---- Data excerpts

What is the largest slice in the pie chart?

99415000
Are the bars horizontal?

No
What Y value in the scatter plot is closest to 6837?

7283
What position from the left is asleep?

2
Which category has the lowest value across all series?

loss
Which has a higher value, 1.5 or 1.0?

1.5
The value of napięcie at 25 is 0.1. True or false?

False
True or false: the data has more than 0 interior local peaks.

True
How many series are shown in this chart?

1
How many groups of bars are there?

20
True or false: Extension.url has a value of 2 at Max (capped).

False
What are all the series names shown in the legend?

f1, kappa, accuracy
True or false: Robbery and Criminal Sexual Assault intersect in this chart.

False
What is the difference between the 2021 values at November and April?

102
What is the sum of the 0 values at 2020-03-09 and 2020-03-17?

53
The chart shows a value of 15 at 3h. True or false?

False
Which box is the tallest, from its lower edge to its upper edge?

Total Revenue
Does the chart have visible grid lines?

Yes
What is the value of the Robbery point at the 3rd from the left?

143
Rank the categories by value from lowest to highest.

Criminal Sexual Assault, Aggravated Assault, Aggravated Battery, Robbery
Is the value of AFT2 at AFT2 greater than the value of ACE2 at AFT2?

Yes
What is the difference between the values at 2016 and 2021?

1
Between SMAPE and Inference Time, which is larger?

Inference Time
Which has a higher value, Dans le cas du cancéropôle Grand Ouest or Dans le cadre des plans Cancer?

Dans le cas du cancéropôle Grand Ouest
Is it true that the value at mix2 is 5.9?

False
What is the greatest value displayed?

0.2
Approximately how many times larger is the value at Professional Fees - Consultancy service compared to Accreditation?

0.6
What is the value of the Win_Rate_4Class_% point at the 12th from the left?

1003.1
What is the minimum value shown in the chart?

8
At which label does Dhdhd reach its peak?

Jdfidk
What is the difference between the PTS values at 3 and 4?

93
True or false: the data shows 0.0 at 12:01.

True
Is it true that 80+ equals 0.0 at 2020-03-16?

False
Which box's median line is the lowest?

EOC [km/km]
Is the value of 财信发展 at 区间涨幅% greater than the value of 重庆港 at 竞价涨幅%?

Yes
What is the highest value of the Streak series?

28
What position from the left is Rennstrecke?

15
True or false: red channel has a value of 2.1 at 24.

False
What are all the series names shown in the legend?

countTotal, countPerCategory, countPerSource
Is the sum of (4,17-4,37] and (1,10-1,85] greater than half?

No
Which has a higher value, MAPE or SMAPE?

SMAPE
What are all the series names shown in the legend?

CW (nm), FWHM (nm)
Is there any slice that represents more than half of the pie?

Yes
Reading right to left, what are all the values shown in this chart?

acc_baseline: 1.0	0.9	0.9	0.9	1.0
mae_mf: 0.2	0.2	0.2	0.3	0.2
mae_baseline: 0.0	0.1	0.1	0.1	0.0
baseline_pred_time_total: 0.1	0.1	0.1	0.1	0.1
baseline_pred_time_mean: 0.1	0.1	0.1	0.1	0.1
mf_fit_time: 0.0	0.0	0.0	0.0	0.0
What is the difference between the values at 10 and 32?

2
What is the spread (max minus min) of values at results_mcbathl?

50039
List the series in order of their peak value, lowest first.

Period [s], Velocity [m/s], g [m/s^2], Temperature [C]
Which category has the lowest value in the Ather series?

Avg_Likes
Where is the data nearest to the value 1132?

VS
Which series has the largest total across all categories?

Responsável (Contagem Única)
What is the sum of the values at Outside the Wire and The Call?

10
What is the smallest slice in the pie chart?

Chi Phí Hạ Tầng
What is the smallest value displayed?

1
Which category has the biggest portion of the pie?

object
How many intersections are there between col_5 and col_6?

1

--------

* _Job_:
Write out the lines of the records exactly, starting at the line that contains "CW (nm), FWHM (nm)" and ending at the line that contains "Which series has", with both of those lines included.

* _The answer_:
CW (nm), FWHM (nm)
Is there any slice that represents more than half of the pie?

Yes
Reading right to left, what are all the values shown in this chart?

acc_baseline: 1.0	0.9	0.9	0.9	1.0
mae_mf: 0.2	0.2	0.2	0.3	0.2
mae_baseline: 0.0	0.1	0.1	0.1	0.0
baseline_pred_time_total: 0.1	0.1	0.1	0.1	0.1
baseline_pred_time_mean: 0.1	0.1	0.1	0.1	0.1
mf_fit_time: 0.0	0.0	0.0	0.0	0.0
What is the difference between the values at 10 and 32?

2
What is the spread (max minus min) of values at results_mcbathl?

50039
List the series in order of their peak value, lowest first.

Period [s], Velocity [m/s], g [m/s^2], Temperature [C]
Which category has the lowest value in the Ather series?

Avg_Likes
Where is the data nearest to the value 1132?

VS
Which series has the largest total across all categories?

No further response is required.